Das Postident-Verfahren ist sowohl für den Kunden wie auch für das Unternehmen mit Vorteilen verbunden. So muss der Kunde keinen langen Anfahrtsweg auf sich nehmen, um sich direkt vor Ort beim Händler identifizieren zu müssen. Es reicht völlig aus, dieser Verpflichtung in einer nahegelegenen Postfiliale nachzukommen. Als Kunde einer Online-Bank hätte es der Kunde mangels Filialnetz sicherlich sehr schwer, bei dem Geldhaus vorstellig zu werden. Die Kosten beschränken sich höchstens auf die Anfahrtskosten zur nächst gelegenen Poststelle.

Unternehmen profitieren insoweit vom Postident-Verfahren, als dass ihnen die gesetzlich vorgeschriebene Identifizierung seitens der Deutschen Post abgenommen wird. Ferner können auch Unterlagen problemlos versandt werden. So bekommen Banken mit der Legitimation des Kunden gleichzeitig die unterschriebenen Vertragsunterlagen auf dem Postweg zurück. Gerade Kreditinstitute heben die zügige Auszahlung eines Darlehens oftmals als Qualitätskriterium hervor. Das schnelle Postident-Verfahren hilft somit den Banken, diesen gesteckten Anspruch erfüllen zu können.

Ablauf des Postident Verfahrens

Die Bank bzw. der Geschäftspartner macht den Kunden darauf aufmerksam, sofern das Postident Verfahren notwendig ist. Hierzu wird dieser aufgefordert, ein Formular auf der Internetseite herunterzuladen und auszudrucken. Teilweise überreichen die Firmen dieses Formular über den Postweg. In diesem Fall weist das Dokument die Kundendaten bereits auf.

In seltenen Fällen beauftragt das Unternehmen die Deutsche Post AG, einen Zusteller direkt zum Kunden zu bestellen. Dieser Zusteller füllt das Formular dann gemeinsam mit dem Kunden aus. Das ausgefüllte Formular ist zusammen mit einem Ausweis oder Reisepass einem Filialmitarbeiter der Deutschen Post vorzulegen. Hierbei wird die Identität und ggf. das Alter festgestellt und dokumentiert. Nachdem das Formular unterzeichnet wurde, wird dieses vom Postmitarbeiter an den Anbieter verschickt. Das Verfahren ist risikofrei.

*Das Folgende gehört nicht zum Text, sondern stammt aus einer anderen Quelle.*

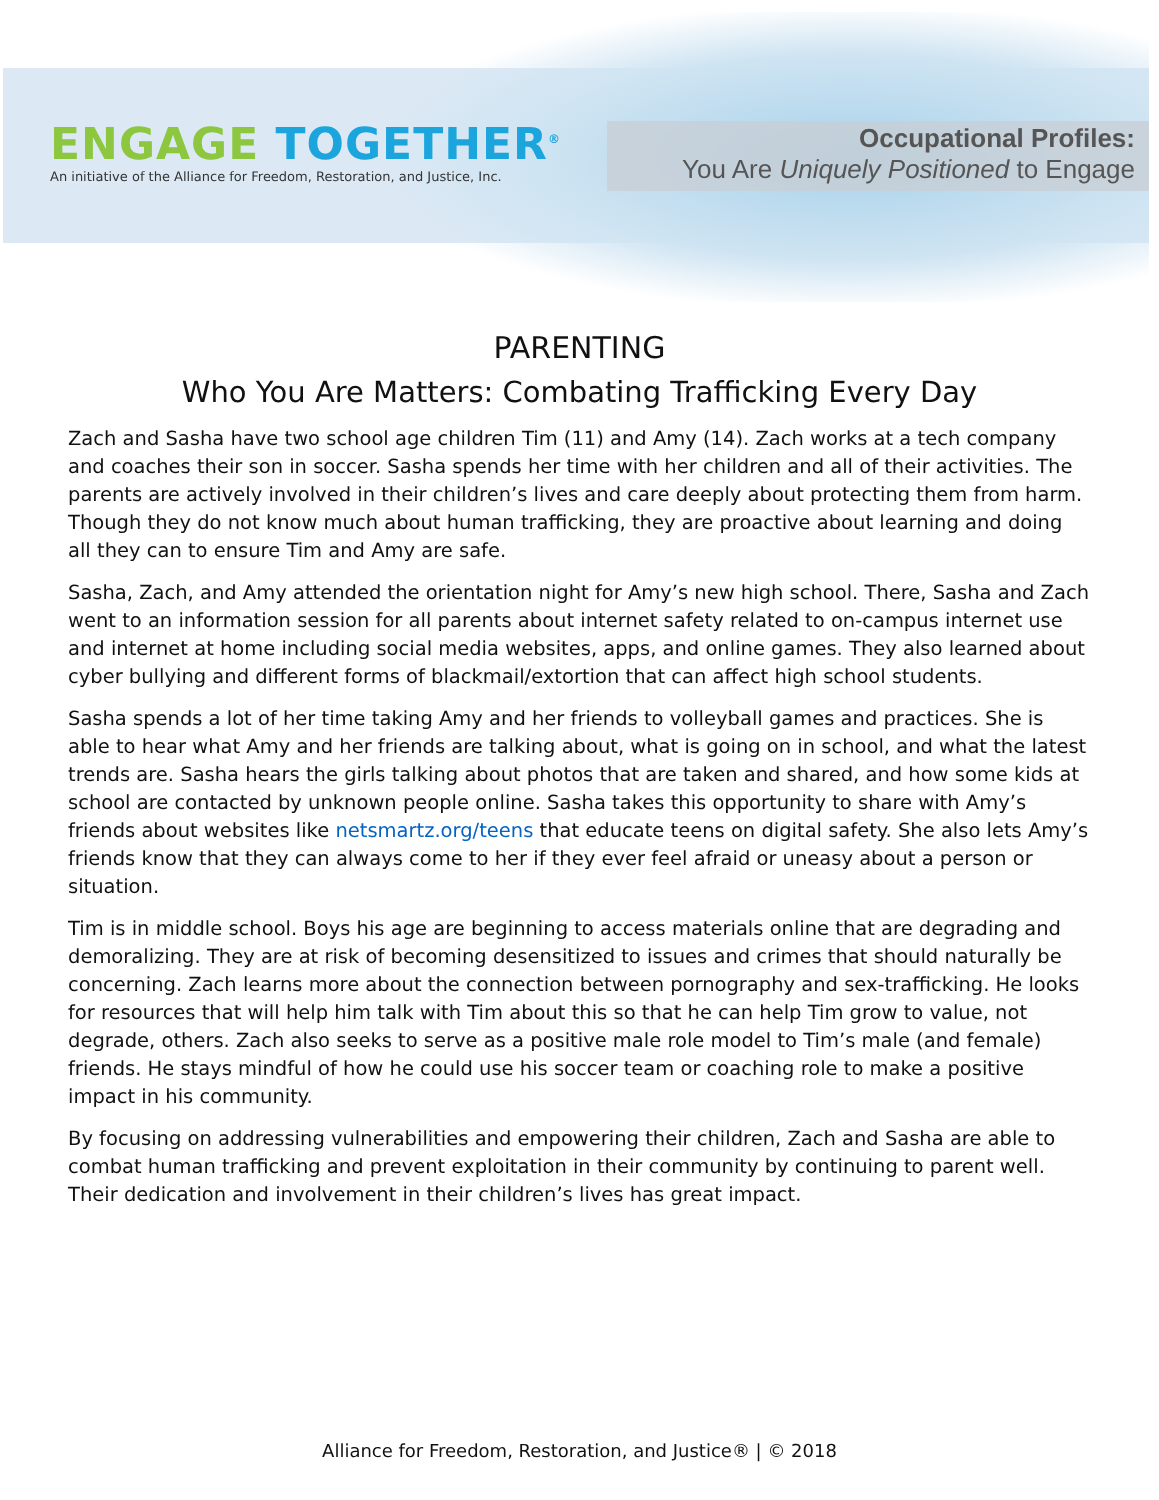ENGAGE TOGETHER<sup>®</sup>
An initiative of the Alliance for Freedom, Restoration, and Justice, Inc.
Occupational Profiles:
You Are Uniquely Positioned to Engage
PARENTING
Who You Are Matters: Combating Trafficking Every Day
Zach and Sasha have two school age children Tim (11) and Amy (14). Zach works at a tech company and coaches their son in soccer. Sasha spends her time with her children and all of their activities. The parents are actively involved in their children’s lives and care deeply about protecting them from harm. Though they do not know much about human trafficking, they are proactive about learning and doing all they can to ensure Tim and Amy are safe.
Sasha, Zach, and Amy attended the orientation night for Amy’s new high school. There, Sasha and Zach went to an information session for all parents about internet safety related to on-campus internet use and internet at home including social media websites, apps, and online games. They also learned about cyber bullying and different forms of blackmail/extortion that can affect high school students.
Sasha spends a lot of her time taking Amy and her friends to volleyball games and practices. She is able to hear what Amy and her friends are talking about, what is going on in school, and what the latest trends are. Sasha hears the girls talking about photos that are taken and shared, and how some kids at school are contacted by unknown people online. Sasha takes this opportunity to share with Amy’s friends about websites like netsmartz.org/teens that educate teens on digital safety. She also lets Amy’s friends know that they can always come to her if they ever feel afraid or uneasy about a person or situation.
Tim is in middle school. Boys his age are beginning to access materials online that are degrading and demoralizing. They are at risk of becoming desensitized to issues and crimes that should naturally be concerning. Zach learns more about the connection between pornography and sex-trafficking. He looks for resources that will help him talk with Tim about this so that he can help Tim grow to value, not degrade, others. Zach also seeks to serve as a positive male role model to Tim’s male (and female) friends. He stays mindful of how he could use his soccer team or coaching role to make a positive impact in his community.
By focusing on addressing vulnerabilities and empowering their children, Zach and Sasha are able to combat human trafficking and prevent exploitation in their community by continuing to parent well. Their dedication and involvement in their children’s lives has great impact.
Alliance for Freedom, Restoration, and Justice® | © 2018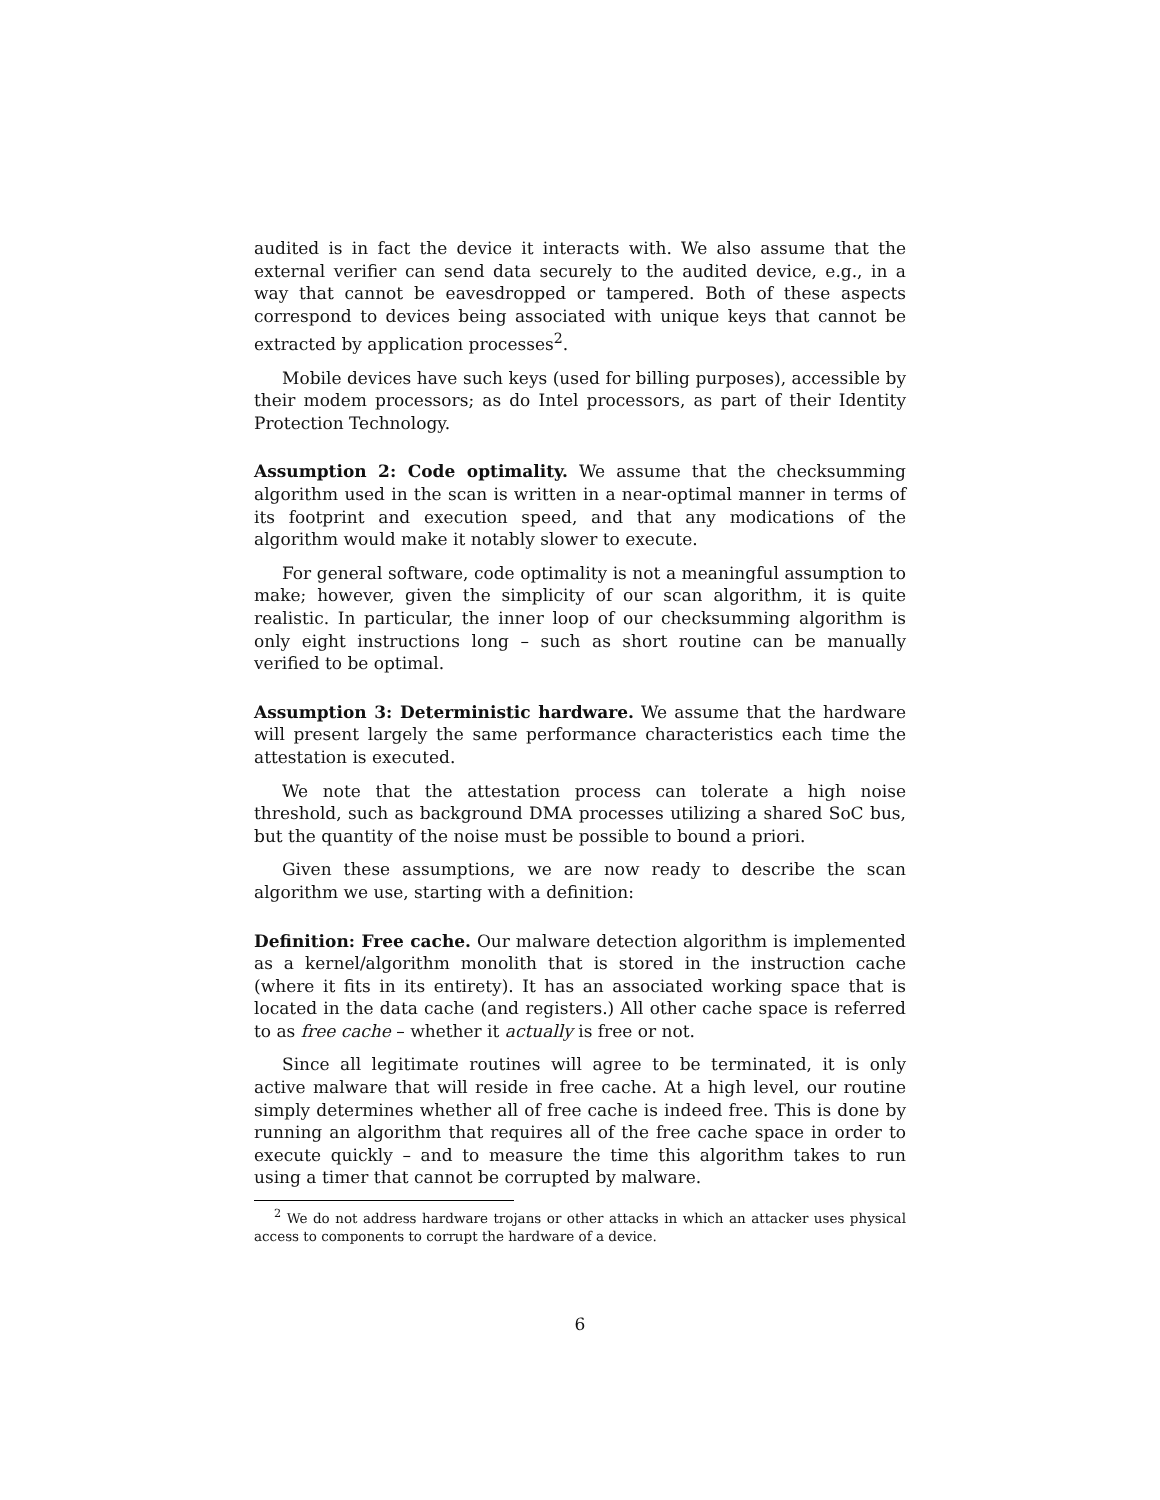audited is in fact the device it interacts with. We also assume that the external verifier can send data securely to the audited device, e.g., in a way that cannot be eavesdropped or tampered. Both of these aspects correspond to devices being associated with unique keys that cannot be extracted by application processes<sup>2</sup>.
Mobile devices have such keys (used for billing purposes), accessible by their modem processors; as do Intel processors, as part of their Identity Protection Technology.
Assumption 2: Code optimality. We assume that the checksumming algorithm used in the scan is written in a near-optimal manner in terms of its footprint and execution speed, and that any modications of the algorithm would make it notably slower to execute.
For general software, code optimality is not a meaningful assumption to make; however, given the simplicity of our scan algorithm, it is quite realistic. In particular, the inner loop of our checksumming algorithm is only eight instructions long – such as short routine can be manually verified to be optimal.
Assumption 3: Deterministic hardware. We assume that the hardware will present largely the same performance characteristics each time the attestation is executed.
We note that the attestation process can tolerate a high noise threshold, such as background DMA processes utilizing a shared SoC bus, but the quantity of the noise must be possible to bound a priori.
Given these assumptions, we are now ready to describe the scan algorithm we use, starting with a definition:
Definition: Free cache. Our malware detection algorithm is implemented as a kernel/algorithm monolith that is stored in the instruction cache (where it fits in its entirety). It has an associated working space that is located in the data cache (and registers.) All other cache space is referred to as free cache – whether it actually is free or not.
Since all legitimate routines will agree to be terminated, it is only active malware that will reside in free cache. At a high level, our routine simply determines whether all of free cache is indeed free. This is done by running an algorithm that requires all of the free cache space in order to execute quickly – and to measure the time this algorithm takes to run using a timer that cannot be corrupted by malware.
<sup>2</sup> We do not address hardware trojans or other attacks in which an attacker uses physical access to components to corrupt the hardware of a device.
6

Hat sich das Unternehmen für die Postdienstleistung “Postident-Special” entschieden, wird kurze Zeit danach ein Zusteller beim Kunden vorstellig. Zumeist bringt dieser auch die Vertragsunterlagen zur Unterschrift mit. Beim “Postident-Basis” und “Postident-Comfort” kommt dagegen kein Zusteller vorbei.

Das Postident-Verfahren zieht für das Unternehmen eine Gebührenrechnung nach sich. Deren Höhe ist davon abhängig, wie oft die Firma dieses Verfahren nutzt. Oftmals setzt die Deutsche Post hierfür 5 Euro in Rechnung. Einige Anbieter neigen jedoch dazu, diese Kosten im nächsten Schritt auf den Kunden abzuwälzen.